If this all sounds familiar, it should - there's nothing new about it. Nietsche wrote it all a hundred years ago. Hubbard echoes him again and again in The Revelation. The difference is largely a matter of terms. Nietsche wrote of the "Ubermensch", the "Superman" Politically correct, Hubbard calls her homo universalis "supra-human", and even "super-beings".

Her emphasis on the will and self-selection suggests Nietsche's "will to power"; her attitude toward morality even echoes his famous title, "Beyond Good and Evil". Both repudiate guilt, and tell us we are the link between lower and higher states (Hubbard, p174).

Nietsche saw us supplanting God because - as he wrote bluntly - God is dead. Hubbard is more subtle. She displaces God while purporting to cooperate with Him.

Hubbard never tells us who the self-elect might be. However, she does hint at who they are not. She offers a litany of scapegoats, presumably those self-centered who will die:

"The modern arts that depict depravity, the violent films, the killing for entertainment on television, the tawdry flaunting of the loving body .... The modern moralists... The modern pessimists... The modern brokers of power... are assassins of the witnesses to hope." (p168)

The Revelation's vision of government after the Quantum Transformation reads like a glorification of fascism:

"Democracy will not be perfected by more and more democracy.
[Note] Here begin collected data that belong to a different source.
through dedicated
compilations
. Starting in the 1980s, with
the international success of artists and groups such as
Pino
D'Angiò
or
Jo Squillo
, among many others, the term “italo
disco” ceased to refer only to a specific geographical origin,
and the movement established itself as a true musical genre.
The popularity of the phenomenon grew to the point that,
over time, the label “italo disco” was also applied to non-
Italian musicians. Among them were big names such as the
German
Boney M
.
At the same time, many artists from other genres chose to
It will give way to a new system - synocracy, government of, by and for people who are attuning to the same design, the same pattern, the same universal law of transformation through synergistic union of freely cooperating parts." (p217)
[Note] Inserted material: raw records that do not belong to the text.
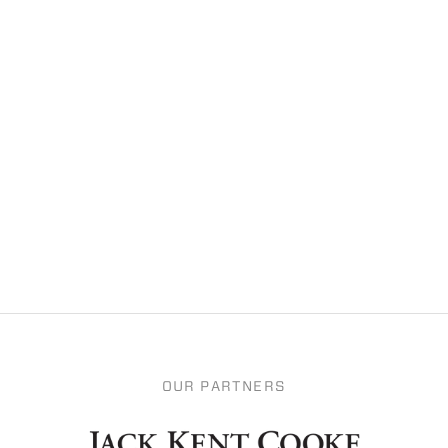
OUR PARTNERS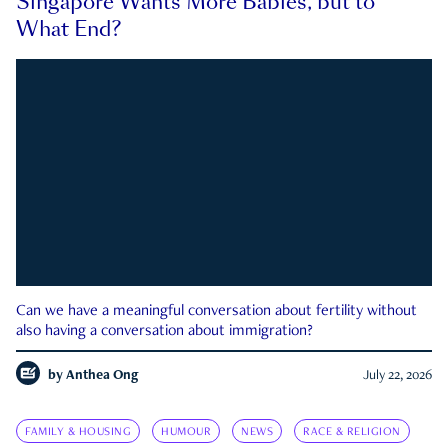
Singapore Wants More Babies, but to
What End?
Can we have a meaningful conversation about fertility without
also having a conversation about immigration?
by
Anthea Ong
July 22, 2026
FAMILY & HOUSING
HUMOUR
NEWS
RACE & RELIGION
And what about the people who are not attuning to the same design?

"The terrible burdens of creature/human government coercion, defense, conflict and lack of understanding among factions - will not exist, for only those who understand and love will be there." (p281)

Well, "Heil Hitler" to you too, Barbara.

Nietsche was the inspiration for Nazism, and Barbara Marx Hubbard can have no better effect. Note her Hitlerite attitude toward modern art.
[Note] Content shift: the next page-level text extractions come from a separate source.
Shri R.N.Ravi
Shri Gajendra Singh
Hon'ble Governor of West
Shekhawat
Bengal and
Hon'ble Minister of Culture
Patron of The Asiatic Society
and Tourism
Sometimes her choice of words is chilling: she writes of "the wave upon wave of violent selection... the holocaust earth" (p255).

Of course, intellectually and poetically, Hubbard is to Nietsche as Hyperion to a satyr. But her mediocrity makes her all the more dangerous. The Revelation is eminently accessible. Its hyperbolic drivel recalls the prose the Germans used to use for propaganda. Its detractors called it nazideutsche.

The danger in all of this is that it's so seductive. Its ethnocentricity, its insistence that we are special, appeals to personal loneliness and anxiety, to social alienation. It engages self-love without addressing it.

Fascism might be more recognizable from a German intellectual. But here, it's crept in insidiously, through bourgeois Jewish-American housewife.

The unchristian religious right has shown us that religiosity doesn't necessarily indicate virtue. But Hubbard makes fascism look utterly liturgical. There's even a Planetary Birth Communion. It comes a few pages before the form that reads:

I enclose my check, payable to the Foundation for Conscious Evolution, for $__________. (p321)

With her self-indulgent, deliberate stupidity, Hubbard is playing into the hands of Fascists, if unwittingly. All over Europe, neo-nazis are being elected to public office. They'll be jumping in their jackboots when they read The Revelation.